Hands-on Pandas(8): Cleaning Data

In an ideal world, all the data you need is available in the right format and with complete content.

In the real world, you will probably need to scrape data from lots of different and incomplete sources. That's why it's important to learn how to clean your data before analyzing it or feeding it into a ML algorithm.

Data cleaning might not the most glamorous part of your work, but it's a crucial part of the development of data-based products. Not only it's important for the whole pipeline, but it's also one of the most time-consuming tasks in a project (Some estimate it to consume around 80% of a project's time).

In this article, we will learn some basic data cleaning techniques that will let you handle the most common situations.

Great, let's get started!

Dealing with missing values

Dealing with missing values is a basic (and extremely useful) technique. The data you'll have access to will probably miss the attributes of some entries, and it's better to spend some time explicitly handling each case.

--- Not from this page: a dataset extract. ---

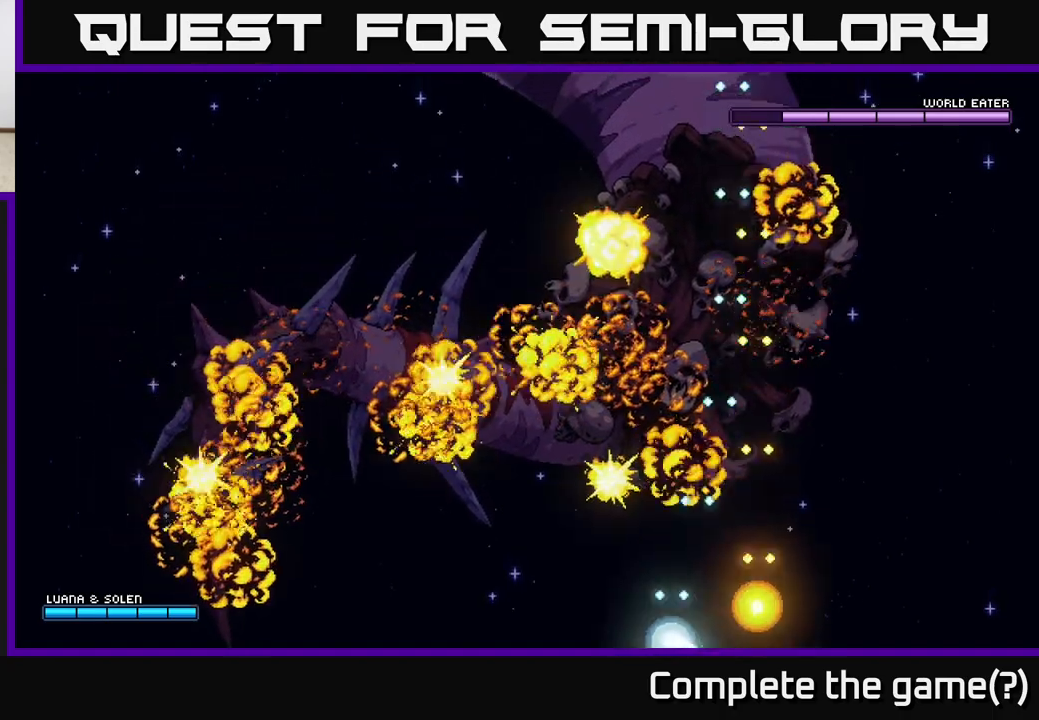
{"buttons": ["A"], "left_stick": "right", "right_stick": "center", "events": [[33, "left_stick", "up"], [167, "left_stick", "up-right"], [267, "left_stick", "right"]]}
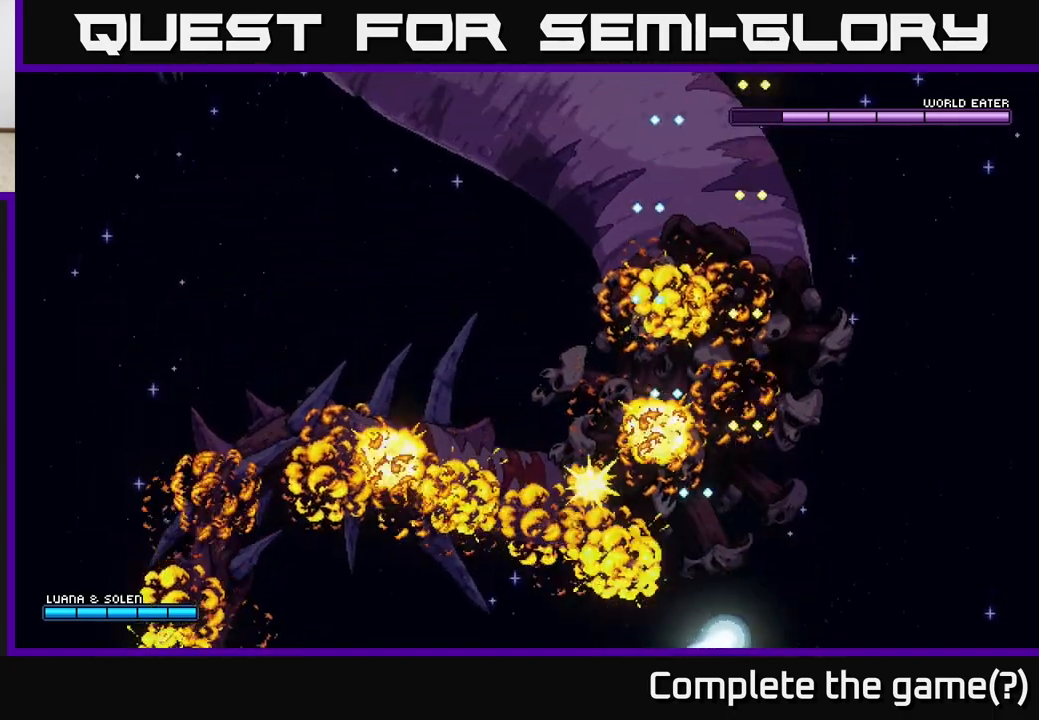
{"buttons": ["A"], "left_stick": "up-left", "right_stick": "center", "events": [[33, "left_stick", "left"], [150, "left_stick", "up-left"], [233, "A", "up"], [400, "A", "down"]]}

Imagine you have a csv file with the following content:

Name,Type,Color,Evolves,HP
Abra,Psychic,,True,
Pikachu,Electric,,True,35
Ekans,,Purple,,35
Dratini,,Blue,,41
Ditto,Normal,Pink,False,48

As you can see, it's missing entries for several rows. If you load it using read_csv, the resulting dataframe will look like this:

import pandas as pd
frame = pd.read_csv('./sample_data/pokes_missing.csv')
frame

	Name	Type	Color	Evolves	HP
0	Abra	Psychic	NaN	True	NaN
1	Pikachu	Electric	NaN	True	35.0
2	Ekans	NaN	Purple	NaN	35.0
3	Dratini	NaN	Blue	NaN	41.0
4	Ditto	Normal	Pink	False	48.0

Pandas fills every entry without value with the default NaN sentinel value. In many situations, you just want to remove the rows with missing values and leave the ones that have exclusively non-NaN fields, for this, you can use the dropna function:

# dropna does not affect the original dataframe, it returns a new one.
frame.dropna()

	Name	Type	Color	Evolves	HP
4	Ditto	Normal	Pink	False	48.0

#If you want to perform the dropna in place, specify the inplace attribute
frame.dropna(inplace=True)
frame

	Name	Type	Color	Evolves	HP
4	Ditto	Normal	Pink	False	48.0

# Let's reload the data:
frame = pd.read_csv('./sample_data/pokes_missing.csv')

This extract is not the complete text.